* **WHAT YOU NEED TO DO**
1. In the excerpt on time-series forecasting, do these statements hold? For each, answer yes or no and quote the words that settle it. (a) There is a general rule for selecting the embedding dimension. (b) For deep learning, the number of hidden layers is a third critical hyperparameter. (c) The stated aim was an algorithm that relies on hyperparameter tuning.
2. According to the excerpt on time-series forecasting, which critical hyperparameters must be chosen for a Multilayer Perceptron network used for deep learning?
3. Can you print the part of the excerpt on time-series forecasting that starts at the words "Many parameterized prediction" and ends after "Recurrent Topology (FReT)"?

* **DOCUMENT SEGMENT**

- - -

In recent years, machine-learning methods, including NNET models have attracted increasingly more attention with respect to time-series forecasting. These models have been widely used and compared to various traditional time-series models as they represent an adaptable computing framework that can be used for modelling a broad range of time-series data6,41,43. It is therefore not surprising that NNET is becoming one of the most popular machine-learning methods for forecasting time-series data6,43. The most widely used and often preferred model when building a NNET for modelling and forecasting time-series data is a NNET with a Multilayer Perceptron architecture given its computational efficiency and efficacy6,18,43,54,55 and its ability to be extended to deep learning1. There are two critical hyperparameters that need to be chosen, the embedding dimension and the number of hidden units18. For deep learning, there is a third critical hyperparameter that also needs to be selected; the number of hidden layers. The choice of the value of hidden units depends on the data, and therefore must be selected appropriately. Perhaps the most crucial value that needs to be chosen is the embedding dimension as the determination of the autocorrelation structure of the time-series depends on this6. However, there is no general rule that can be followed to select the value of embedding dimension. Therefore, iterative trials are often conducted to select an optimal value of hidden units, embedding dimension, and number of hidden layers (for deep learning), after which the network is ready for training1,6,18.
Many parameterized prediction models, including SETAR and artificial neural networks, are often limited in that performance of these models highly depends on the chosen hyperparameters such as embedding dimension, delay value, or model architecture. These types of models can also require tuning and optimization in high-dimensional parameter space which can have an impact on model selection, performance, and system-level constraints such as cost, computational time, and budget23. Thus, the motivation for this work was to overcome these drawbacks and develop a simple, yet effective general-purpose algorithm with no free parameters, hyperparameter tuning, or critical model assumptions. The algorithm is based on identifying recurrent topological structures that can be used to forecast upcoming dynamic changes and is introduced next.
Forecasting through Recurrent Topology (FReT)
As dynamic systems can exhibit topological structures that may allow predictions of the system’s time evolution11,56, an algorithm that can reveal unique topological patterning in the form of memory traces embedded in a signal may offer an approach for dynamical system forecasting. Local topological recurrence analysis is an analytical method for revealing emergent recurring patterns in a signal’s surface topology40. It has been shown to be capable of outperforming neural network-based models in revealing digital biomarkers in time-series data40, and may therefore offer a computational tool to decode topological events that may reflect a system’s upcoming dynamic changes. However, to be able to forecast based on recurring local topological patterning, we would first need to find prior states that share overlapping recurring patterns with respect to the system’s current state. Importantly, we need to be able to do this using a 1-D time-series. This would eliminate the need for time-delay embedding hyperparameters and the uncertainty associated with their estimation. If these overlapping recurring patterns, or archetypes, can be identified, they could be used for decoding complex system behaviours relevant to a dynamic system’s current state, and thus its expected future behaviour.

- - -

* **SUPPLIED RECORDS**
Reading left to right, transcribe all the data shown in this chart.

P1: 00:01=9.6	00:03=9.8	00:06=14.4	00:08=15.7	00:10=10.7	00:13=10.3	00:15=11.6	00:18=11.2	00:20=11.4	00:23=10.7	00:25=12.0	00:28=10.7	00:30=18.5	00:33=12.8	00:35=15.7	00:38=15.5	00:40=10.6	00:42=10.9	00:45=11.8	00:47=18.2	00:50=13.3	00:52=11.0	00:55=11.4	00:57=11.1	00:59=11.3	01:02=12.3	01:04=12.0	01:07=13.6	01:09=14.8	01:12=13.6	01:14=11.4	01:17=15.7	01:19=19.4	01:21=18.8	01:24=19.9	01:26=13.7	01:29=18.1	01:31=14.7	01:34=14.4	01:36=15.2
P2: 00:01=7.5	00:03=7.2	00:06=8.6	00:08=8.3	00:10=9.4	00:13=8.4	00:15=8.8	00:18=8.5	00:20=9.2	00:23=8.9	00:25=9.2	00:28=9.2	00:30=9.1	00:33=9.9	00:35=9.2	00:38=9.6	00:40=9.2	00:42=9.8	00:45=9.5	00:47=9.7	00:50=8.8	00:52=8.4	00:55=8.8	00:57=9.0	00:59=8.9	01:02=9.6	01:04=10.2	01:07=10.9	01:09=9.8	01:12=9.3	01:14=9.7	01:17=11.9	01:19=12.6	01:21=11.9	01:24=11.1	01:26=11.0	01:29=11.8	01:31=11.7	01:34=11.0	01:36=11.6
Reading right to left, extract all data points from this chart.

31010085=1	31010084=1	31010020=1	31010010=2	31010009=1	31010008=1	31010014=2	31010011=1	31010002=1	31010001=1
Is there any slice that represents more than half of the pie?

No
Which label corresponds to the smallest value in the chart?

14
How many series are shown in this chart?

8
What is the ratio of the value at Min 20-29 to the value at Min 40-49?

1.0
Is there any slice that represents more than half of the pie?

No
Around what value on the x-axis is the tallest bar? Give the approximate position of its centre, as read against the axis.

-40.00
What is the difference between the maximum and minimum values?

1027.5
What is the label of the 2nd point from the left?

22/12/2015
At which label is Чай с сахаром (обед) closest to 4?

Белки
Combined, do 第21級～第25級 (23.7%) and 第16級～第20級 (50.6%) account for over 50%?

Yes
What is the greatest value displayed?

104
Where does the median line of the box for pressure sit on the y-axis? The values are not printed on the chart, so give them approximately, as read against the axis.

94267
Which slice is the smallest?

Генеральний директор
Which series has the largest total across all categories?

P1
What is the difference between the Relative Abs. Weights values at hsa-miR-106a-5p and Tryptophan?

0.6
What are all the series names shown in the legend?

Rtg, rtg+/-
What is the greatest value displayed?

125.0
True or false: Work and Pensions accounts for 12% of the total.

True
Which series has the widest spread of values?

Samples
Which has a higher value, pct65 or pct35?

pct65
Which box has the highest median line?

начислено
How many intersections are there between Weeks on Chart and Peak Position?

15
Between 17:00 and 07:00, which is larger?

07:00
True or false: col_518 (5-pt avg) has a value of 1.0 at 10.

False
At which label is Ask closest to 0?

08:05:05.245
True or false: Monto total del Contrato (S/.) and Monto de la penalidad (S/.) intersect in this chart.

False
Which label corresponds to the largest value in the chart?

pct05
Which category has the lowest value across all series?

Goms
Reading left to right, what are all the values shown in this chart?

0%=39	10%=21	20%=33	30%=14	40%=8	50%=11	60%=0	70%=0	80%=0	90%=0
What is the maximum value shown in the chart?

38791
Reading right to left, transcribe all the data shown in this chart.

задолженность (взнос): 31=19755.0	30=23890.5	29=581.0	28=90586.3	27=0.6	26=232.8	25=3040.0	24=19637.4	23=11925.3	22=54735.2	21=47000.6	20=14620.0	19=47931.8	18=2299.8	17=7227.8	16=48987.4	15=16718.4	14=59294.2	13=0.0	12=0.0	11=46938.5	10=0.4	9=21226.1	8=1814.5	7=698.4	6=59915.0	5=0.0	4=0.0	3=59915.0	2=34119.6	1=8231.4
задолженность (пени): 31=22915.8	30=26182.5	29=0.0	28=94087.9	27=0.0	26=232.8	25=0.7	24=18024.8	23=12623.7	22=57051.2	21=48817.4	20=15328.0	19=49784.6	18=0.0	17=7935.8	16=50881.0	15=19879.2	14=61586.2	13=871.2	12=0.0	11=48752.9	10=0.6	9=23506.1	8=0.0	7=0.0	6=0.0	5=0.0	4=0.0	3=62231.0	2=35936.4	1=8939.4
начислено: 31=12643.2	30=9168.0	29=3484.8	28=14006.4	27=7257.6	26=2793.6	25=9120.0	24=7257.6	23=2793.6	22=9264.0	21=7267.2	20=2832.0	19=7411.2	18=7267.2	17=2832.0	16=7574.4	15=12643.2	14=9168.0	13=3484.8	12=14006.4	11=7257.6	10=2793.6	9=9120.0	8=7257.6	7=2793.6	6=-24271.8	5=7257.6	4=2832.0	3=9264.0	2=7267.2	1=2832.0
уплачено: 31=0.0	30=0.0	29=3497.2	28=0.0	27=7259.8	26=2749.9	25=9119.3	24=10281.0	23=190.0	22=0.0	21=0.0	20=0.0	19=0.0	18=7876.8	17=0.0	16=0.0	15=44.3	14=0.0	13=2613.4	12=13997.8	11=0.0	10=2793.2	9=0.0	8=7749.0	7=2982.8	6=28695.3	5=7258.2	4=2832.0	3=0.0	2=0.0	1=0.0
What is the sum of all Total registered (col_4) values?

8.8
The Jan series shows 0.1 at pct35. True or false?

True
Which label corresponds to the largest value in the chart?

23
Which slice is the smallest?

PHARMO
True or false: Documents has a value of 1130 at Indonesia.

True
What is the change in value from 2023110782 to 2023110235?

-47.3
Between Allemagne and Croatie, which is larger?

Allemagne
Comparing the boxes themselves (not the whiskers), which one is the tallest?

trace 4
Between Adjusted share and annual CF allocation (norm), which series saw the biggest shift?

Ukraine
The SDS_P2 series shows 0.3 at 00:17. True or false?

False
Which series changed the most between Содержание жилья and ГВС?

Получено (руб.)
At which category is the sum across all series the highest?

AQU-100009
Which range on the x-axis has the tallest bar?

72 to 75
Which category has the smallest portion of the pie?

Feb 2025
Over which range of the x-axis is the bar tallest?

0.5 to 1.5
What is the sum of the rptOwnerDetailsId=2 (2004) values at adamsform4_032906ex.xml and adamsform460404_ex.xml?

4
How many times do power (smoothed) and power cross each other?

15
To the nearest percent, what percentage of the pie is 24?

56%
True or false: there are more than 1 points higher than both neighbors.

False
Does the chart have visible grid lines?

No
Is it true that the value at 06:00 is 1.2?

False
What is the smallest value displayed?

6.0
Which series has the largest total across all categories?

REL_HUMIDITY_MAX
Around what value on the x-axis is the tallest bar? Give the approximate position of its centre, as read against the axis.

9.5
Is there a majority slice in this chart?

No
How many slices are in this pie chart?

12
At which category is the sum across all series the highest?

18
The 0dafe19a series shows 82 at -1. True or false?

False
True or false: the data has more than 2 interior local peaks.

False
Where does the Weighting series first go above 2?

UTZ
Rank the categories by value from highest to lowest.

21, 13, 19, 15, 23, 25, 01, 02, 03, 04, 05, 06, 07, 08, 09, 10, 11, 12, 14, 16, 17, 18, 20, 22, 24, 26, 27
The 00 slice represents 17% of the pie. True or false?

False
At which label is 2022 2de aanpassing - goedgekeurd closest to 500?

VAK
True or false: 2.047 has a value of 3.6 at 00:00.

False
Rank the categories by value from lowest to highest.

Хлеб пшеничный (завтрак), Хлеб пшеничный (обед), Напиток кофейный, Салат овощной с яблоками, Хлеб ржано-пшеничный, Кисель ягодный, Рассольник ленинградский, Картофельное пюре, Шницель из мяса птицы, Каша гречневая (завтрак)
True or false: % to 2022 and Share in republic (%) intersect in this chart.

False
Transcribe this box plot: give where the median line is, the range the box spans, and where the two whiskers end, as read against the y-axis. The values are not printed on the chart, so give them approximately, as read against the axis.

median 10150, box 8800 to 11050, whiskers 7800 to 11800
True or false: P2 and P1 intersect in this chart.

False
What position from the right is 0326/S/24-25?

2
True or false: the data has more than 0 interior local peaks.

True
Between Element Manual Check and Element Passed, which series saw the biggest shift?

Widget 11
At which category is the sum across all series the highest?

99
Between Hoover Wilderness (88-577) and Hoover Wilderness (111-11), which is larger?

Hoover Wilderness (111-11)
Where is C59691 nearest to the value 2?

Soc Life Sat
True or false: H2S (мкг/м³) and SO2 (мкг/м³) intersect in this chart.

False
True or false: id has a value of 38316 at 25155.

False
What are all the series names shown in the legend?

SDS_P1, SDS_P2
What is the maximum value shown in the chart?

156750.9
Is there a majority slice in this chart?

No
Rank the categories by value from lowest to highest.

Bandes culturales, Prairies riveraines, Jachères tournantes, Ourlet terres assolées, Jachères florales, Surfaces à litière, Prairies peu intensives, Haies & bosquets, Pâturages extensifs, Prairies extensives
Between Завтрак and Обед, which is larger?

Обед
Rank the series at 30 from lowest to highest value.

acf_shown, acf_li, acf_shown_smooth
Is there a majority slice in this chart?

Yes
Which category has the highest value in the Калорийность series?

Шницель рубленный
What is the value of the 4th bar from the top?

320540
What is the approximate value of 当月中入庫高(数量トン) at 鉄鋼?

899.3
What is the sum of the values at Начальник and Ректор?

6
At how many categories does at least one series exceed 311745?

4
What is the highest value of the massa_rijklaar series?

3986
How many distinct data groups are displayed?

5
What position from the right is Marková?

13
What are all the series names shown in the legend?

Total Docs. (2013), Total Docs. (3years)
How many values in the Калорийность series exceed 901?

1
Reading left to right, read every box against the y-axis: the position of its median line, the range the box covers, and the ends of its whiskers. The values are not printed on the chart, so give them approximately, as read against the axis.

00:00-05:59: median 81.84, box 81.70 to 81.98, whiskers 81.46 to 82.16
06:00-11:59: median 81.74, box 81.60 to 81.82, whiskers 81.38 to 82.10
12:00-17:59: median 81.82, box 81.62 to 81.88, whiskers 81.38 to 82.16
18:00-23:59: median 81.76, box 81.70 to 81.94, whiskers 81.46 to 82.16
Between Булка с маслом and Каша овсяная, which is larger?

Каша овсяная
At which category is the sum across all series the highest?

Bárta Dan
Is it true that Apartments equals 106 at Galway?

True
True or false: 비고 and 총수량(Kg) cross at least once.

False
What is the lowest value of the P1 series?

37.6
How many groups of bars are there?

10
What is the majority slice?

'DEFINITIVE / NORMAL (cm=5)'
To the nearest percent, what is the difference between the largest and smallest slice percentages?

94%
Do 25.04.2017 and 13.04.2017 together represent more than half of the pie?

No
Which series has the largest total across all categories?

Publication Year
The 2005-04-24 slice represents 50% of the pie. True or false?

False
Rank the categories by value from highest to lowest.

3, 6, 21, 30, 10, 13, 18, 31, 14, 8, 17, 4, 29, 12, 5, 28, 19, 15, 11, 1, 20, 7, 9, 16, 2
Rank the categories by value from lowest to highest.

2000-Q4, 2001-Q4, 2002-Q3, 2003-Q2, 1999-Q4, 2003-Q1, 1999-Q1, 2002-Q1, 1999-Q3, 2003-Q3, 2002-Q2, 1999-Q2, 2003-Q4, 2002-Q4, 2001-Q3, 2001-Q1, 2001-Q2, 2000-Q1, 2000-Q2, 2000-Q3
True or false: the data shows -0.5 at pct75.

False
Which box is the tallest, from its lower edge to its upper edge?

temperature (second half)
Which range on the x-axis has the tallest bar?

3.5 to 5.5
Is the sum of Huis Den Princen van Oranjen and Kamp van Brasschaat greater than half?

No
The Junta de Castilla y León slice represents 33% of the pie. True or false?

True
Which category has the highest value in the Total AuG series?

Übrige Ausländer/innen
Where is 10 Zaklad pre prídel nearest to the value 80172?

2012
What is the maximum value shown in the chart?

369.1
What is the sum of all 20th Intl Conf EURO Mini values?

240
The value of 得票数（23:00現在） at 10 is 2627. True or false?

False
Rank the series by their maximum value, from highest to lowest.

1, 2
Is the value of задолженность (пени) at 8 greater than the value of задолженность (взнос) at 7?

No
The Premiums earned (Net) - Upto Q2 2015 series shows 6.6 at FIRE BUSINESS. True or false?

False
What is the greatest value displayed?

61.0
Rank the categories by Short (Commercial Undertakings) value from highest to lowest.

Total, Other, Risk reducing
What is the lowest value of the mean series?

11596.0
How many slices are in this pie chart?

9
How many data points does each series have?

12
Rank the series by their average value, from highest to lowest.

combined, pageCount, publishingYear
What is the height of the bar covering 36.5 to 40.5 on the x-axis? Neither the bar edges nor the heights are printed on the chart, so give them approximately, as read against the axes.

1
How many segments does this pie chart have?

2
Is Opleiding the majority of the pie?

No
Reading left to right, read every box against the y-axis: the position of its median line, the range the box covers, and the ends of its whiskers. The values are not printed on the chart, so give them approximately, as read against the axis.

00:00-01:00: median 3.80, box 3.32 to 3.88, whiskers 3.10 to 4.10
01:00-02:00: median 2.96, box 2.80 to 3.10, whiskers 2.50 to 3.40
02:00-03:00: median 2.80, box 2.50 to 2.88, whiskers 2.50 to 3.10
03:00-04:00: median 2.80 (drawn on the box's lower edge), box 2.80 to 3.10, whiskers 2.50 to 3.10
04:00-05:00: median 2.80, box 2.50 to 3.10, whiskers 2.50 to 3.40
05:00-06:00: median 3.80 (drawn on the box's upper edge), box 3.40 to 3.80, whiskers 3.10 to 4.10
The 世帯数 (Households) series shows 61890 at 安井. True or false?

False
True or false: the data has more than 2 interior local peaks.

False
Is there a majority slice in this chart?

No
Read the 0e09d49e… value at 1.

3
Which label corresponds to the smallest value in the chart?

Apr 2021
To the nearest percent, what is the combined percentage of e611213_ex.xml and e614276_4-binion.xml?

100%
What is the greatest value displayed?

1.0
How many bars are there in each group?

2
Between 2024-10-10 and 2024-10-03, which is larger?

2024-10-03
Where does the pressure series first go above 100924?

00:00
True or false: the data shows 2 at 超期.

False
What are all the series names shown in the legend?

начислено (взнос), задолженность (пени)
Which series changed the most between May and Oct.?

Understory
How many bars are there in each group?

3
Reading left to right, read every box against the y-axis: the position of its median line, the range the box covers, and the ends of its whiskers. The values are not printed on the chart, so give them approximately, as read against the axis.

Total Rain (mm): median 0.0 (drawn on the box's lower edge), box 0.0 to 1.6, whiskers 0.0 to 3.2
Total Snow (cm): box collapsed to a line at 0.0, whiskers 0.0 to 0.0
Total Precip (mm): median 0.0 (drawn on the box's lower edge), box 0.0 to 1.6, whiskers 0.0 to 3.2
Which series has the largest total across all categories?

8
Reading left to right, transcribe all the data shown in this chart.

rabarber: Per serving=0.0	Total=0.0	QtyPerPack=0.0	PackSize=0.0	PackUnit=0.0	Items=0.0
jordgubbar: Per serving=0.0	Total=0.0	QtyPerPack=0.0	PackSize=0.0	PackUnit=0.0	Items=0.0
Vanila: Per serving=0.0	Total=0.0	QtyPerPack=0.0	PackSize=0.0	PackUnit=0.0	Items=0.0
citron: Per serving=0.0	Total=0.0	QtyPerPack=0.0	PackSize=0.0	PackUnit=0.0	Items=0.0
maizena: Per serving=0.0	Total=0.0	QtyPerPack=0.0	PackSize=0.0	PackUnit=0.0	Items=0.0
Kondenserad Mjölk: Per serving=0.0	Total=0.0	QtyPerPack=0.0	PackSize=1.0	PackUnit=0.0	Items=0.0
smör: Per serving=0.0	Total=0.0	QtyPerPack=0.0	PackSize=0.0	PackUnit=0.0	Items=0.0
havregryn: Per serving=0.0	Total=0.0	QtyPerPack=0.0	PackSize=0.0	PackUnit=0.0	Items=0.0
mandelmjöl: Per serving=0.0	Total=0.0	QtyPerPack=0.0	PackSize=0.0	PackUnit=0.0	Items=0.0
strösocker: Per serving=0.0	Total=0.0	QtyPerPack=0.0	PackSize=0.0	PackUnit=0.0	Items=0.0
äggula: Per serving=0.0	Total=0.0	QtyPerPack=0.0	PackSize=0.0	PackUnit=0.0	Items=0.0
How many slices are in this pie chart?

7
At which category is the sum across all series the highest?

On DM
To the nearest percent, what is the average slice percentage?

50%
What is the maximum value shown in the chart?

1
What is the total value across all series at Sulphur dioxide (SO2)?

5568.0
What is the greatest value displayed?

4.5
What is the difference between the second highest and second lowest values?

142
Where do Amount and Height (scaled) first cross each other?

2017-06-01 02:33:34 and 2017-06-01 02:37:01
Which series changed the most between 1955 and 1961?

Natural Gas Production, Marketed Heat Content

- - -

* **TASK SOLUTIONS**
1.
(a) No: "there is no general rule that can be followed to select the value of embedding dimension"
(b) Yes: "For deep learning, there is a third critical hyperparameter that also needs to be selected; the number of hidden layers."
(c) No: "develop a simple, yet effective general-purpose algorithm with no free parameters, hyperparameter tuning, or critical model assumptions"

2.
- embedding dimension
- number of hidden units
- number of hidden layers

3.
Many parameterized prediction models, including SETAR and artificial neural networks, are often limited in that performance of these models highly depends on the chosen hyperparameters such as embedding dimension, delay value, or model architecture. These types of models can also require tuning and optimization in high-dimensional parameter space which can have an impact on model selection, performance, and system-level constraints such as cost, computational time, and budget23. Thus, the motivation for this work was to overcome these drawbacks and develop a simple, yet effective general-purpose algorithm with no free parameters, hyperparameter tuning, or critical model assumptions. The algorithm is based on identifying recurrent topological structures that can be used to forecast upcoming dynamic changes and is introduced next.
Forecasting through Recurrent Topology (FReT)